= Barkley Forum =

Intercollegiate debate and forensics organization

The Barkley Forum is the intercollegiate debate and forensics organization at Emory University. It is named after Emory alumnus and former United States Vice-President Alben W. Barkley. Debate at Emory began in the 1830s. The literary societies that practiced literary and forensic arts gave way to an intercollegiate debating society in the 1920s.

After World War II, the modern Barkley Forum was formed expanding the possibilities for more intercollegiate debate experience for students. While the Barkley Forum has experienced remarkable competitive success in the last two decades, the Forum has also remained committed to providing debate opportunities for those in under-served communities, both rural and urban.

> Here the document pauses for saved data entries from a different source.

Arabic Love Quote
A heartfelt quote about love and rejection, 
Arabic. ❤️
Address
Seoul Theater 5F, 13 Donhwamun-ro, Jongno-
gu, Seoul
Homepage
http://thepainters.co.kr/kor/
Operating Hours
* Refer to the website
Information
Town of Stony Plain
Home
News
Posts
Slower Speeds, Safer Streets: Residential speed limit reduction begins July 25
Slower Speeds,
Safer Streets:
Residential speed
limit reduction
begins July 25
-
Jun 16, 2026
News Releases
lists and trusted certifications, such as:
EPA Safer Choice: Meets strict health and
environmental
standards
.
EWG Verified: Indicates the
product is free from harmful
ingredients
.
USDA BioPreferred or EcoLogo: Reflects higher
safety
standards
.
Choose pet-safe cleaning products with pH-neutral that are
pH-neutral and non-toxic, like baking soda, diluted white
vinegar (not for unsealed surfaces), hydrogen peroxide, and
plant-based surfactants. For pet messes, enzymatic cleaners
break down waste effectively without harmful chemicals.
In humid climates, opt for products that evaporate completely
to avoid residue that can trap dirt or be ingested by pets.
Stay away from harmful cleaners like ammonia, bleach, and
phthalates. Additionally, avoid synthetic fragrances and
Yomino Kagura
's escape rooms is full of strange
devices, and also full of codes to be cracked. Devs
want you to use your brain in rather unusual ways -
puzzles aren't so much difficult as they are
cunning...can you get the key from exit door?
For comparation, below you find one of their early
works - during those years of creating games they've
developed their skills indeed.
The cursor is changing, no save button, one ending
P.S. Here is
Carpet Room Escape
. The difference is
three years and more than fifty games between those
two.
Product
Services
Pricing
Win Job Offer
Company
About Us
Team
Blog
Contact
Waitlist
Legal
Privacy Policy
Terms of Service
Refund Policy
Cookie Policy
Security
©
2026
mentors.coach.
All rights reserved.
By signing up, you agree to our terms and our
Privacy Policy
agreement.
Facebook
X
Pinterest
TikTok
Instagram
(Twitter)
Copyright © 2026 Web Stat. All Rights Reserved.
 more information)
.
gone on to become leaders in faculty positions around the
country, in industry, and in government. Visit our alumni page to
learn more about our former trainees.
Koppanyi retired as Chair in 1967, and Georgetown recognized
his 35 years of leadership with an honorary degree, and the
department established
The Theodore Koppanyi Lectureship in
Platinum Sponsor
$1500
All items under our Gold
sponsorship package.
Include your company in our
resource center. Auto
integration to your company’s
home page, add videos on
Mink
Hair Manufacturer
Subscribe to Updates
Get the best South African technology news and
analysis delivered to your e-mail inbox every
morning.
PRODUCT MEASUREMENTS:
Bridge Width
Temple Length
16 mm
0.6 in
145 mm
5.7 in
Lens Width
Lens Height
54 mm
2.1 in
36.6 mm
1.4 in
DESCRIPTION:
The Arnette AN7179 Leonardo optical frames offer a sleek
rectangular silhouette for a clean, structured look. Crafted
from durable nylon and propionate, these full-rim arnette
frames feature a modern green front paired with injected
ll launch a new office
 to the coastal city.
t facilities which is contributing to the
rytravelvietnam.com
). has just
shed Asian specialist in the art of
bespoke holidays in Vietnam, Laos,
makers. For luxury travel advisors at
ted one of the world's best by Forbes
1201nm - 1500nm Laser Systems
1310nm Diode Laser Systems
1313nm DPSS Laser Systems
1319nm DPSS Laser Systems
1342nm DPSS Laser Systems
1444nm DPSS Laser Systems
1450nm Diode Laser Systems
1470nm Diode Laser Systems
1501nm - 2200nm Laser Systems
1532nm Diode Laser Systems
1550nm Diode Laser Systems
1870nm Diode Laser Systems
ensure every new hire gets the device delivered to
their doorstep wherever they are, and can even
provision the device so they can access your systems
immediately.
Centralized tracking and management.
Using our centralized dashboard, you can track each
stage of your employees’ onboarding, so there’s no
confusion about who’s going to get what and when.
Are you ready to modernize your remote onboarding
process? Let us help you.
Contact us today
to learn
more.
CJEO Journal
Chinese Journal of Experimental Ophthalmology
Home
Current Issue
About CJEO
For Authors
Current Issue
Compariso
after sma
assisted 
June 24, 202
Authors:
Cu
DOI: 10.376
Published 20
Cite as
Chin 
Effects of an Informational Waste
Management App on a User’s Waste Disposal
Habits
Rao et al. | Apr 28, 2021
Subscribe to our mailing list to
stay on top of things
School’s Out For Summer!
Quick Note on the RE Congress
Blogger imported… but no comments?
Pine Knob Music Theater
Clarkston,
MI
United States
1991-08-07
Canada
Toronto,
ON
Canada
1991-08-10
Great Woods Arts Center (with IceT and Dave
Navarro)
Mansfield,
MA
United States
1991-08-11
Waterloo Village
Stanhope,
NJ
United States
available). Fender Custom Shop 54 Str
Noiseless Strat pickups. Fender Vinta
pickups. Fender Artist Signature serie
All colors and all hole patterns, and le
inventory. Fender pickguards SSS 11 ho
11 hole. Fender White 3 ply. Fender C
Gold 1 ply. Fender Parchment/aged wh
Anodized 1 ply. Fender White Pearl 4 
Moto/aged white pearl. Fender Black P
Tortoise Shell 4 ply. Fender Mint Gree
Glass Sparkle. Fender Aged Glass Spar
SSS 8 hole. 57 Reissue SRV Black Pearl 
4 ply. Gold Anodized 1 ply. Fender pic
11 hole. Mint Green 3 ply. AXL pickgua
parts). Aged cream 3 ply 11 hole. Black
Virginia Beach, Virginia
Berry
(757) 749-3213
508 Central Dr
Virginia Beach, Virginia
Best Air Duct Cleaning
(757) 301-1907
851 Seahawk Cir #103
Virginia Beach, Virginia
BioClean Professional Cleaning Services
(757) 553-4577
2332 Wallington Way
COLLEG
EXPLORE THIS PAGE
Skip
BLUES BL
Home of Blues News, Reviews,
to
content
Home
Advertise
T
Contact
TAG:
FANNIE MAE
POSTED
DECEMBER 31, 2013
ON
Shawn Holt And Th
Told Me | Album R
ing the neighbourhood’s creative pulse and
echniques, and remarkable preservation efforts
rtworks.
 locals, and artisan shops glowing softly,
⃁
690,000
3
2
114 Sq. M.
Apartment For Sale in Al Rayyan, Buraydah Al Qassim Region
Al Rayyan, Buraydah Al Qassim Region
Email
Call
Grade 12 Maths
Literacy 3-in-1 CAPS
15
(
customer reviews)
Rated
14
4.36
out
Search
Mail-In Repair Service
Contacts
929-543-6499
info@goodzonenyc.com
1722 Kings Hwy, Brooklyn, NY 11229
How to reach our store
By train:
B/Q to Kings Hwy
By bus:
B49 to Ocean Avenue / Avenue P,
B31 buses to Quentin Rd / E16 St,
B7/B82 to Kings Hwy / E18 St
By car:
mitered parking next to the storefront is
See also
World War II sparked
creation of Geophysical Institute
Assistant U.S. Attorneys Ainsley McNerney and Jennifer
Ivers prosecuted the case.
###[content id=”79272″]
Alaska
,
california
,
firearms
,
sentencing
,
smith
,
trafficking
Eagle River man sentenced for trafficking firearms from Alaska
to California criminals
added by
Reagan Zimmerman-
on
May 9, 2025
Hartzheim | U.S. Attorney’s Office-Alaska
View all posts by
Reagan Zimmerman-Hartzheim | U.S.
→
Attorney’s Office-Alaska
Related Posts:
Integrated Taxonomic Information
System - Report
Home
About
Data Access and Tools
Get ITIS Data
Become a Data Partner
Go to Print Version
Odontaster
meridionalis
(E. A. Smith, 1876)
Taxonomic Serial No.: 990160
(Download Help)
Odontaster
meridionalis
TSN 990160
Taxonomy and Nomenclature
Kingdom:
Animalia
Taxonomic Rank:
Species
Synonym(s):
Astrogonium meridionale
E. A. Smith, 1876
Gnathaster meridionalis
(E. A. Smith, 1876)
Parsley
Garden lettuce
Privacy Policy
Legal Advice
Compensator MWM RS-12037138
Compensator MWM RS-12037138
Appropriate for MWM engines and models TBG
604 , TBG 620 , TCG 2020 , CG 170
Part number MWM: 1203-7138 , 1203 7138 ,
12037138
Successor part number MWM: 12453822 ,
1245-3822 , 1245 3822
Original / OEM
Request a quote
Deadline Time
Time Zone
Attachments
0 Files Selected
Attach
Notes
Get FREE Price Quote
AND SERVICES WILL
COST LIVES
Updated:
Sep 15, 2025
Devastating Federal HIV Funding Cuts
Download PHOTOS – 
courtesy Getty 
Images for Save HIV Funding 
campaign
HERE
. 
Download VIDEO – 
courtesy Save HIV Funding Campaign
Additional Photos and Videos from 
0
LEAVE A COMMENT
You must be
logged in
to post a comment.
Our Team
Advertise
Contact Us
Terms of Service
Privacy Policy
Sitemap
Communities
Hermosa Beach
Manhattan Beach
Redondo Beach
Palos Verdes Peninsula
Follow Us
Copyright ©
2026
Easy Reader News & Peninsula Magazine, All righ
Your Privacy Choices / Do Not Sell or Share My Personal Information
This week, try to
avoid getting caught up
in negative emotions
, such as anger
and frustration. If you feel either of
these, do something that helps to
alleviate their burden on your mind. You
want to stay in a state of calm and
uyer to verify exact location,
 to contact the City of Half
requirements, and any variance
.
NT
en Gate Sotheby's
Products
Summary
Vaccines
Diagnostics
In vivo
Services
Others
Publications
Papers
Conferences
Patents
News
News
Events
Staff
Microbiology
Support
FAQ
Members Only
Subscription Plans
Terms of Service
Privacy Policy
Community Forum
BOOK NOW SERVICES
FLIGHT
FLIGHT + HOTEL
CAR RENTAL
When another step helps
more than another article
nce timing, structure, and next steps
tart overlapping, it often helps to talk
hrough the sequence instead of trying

The Emory National Debate Institute initially began in the 1960s to provide debate training for students from rural Georgia. That role expanded in the 1980s to provide opportunities for students from urban areas. The Barkley Forum began extensive outreach in the late 1980s establishing the first metro area Urban debate league. This effort, initially supported by grants from the National Forensic League and Phillips Petroleum, eventually expanded under grants from the Open Society Institute (OSI). The combination of OSI and the Barkley Forum made the growth of Urban debate leagues possible nationwide. From twenty students from various area public schools in the Atlanta area, the Urban Debate Leagues now exist in over fifteen major cities with thousands of participants each year.

Melissa Wade is the Executive Director of the Barkley Forum; William Newnam is the Associate Director. Edward Lee is the Director of Debate for the Barkley Forum.